Yaman bir sualle başlayalım: Mister Patrik, 15 Temmuz’da ne halt karıştırıyordu?
Şöyle de sorabiliriz:
Patrikhane, 15 Temmuz’daki darbe girişimi sırasında FETÖ’ye yardım etmiş midir?
Böyle sualleri, “en baba” tarihçimiz İlber Ortaylı sorabilir mi?
-Ne mümkün: Zinhar soramaz!
Peki, ya nedir?
İlber Hoca, Patrik Bartholomeos için…
Ancak ve ancak bir “güzelleme” yazısı döşenebilir!
Mister Patrik hakkında yeni çıkan bir kitaptan hareketle, Hürriyet’teki sütununda (19 Aralık 2021) yaptığı gibi…

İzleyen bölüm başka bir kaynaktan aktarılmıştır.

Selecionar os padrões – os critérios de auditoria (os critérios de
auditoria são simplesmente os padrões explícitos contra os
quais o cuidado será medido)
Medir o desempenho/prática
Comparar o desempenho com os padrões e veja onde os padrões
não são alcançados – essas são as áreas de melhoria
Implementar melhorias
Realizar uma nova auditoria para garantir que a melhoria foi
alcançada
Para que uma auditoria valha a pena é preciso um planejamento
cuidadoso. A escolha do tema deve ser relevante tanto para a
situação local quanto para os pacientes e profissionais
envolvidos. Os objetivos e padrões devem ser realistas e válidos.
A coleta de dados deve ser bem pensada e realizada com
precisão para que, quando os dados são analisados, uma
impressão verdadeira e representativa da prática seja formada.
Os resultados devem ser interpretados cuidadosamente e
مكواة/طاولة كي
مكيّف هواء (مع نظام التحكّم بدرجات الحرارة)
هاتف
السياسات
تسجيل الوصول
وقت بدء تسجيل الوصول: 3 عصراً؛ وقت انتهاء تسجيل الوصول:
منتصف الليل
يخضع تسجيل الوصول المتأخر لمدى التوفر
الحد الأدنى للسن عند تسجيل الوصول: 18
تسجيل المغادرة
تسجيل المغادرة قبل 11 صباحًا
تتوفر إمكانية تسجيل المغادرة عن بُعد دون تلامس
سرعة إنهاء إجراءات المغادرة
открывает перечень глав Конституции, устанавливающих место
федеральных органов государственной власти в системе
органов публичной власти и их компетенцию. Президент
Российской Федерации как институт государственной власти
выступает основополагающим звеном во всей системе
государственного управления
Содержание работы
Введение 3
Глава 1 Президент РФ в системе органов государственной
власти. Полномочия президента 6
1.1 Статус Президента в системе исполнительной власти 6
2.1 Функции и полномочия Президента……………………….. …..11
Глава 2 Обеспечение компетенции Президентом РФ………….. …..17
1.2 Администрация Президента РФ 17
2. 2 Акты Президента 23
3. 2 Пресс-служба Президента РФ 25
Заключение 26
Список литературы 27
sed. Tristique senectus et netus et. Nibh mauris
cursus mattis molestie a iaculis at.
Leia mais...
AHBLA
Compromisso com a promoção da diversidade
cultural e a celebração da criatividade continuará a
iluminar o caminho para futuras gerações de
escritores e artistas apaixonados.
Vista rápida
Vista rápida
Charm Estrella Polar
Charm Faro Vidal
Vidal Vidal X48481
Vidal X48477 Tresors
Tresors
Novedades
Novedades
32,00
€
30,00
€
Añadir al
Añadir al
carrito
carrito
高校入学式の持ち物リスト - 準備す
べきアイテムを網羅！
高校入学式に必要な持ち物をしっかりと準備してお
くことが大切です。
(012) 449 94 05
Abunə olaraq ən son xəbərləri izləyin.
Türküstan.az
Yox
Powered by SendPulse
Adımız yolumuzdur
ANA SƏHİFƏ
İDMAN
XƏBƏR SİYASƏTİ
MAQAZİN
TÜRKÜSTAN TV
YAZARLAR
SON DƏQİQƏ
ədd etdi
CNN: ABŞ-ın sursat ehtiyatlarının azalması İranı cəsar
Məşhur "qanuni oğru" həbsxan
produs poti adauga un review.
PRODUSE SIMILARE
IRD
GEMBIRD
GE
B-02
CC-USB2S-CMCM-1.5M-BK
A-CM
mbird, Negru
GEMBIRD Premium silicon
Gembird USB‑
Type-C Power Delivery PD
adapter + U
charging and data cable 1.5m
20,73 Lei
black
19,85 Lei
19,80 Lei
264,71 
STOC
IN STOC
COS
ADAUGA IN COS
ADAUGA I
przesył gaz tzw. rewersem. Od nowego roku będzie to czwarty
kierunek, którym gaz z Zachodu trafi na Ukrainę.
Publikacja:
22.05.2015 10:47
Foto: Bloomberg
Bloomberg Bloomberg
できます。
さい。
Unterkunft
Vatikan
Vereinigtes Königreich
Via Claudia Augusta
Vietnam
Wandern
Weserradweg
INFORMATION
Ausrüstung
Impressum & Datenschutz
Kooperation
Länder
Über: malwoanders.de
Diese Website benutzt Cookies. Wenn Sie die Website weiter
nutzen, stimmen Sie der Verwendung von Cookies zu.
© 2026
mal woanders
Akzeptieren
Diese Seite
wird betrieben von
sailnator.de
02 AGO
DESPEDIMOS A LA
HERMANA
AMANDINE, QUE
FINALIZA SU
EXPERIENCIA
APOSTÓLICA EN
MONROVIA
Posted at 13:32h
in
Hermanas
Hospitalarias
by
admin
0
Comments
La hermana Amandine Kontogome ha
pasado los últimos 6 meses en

Gazeteci ile tarihçi arasındaki temeldeki farkı isabetle işaretlediği için; İlber Hoca’nın geçmişte söylediklerini, buraya not edelim:
“Akademik tarihçiden çok, gazeteci tipi yani olay yerine giden kişidir; iyi tarihçi…
Bugünün önemli haberlerine imza atan gazeteciler için ‘tarihe not düştü’ denmesinin sebebi aslında biraz da budur…” (30.8.2013)
“PORTAKAL, ORDA KAL”
Komprador Burjuvazi, derin suikastları (faili meşhur cinayetleri) irdeleyen, araştıran velhasıl “olay yerine giden” gazetecileri hiç sevmez.
Soru soran, gerçeği arayan ve dahi gün ışığına çıkaran hakiki gazetecilerden nefret ederler.
İlber Ortaylı’nın “rakipsiz” tarihçiliği mi; Komprador Üst Sınıf’ın müsaade ettiği yere kadardır!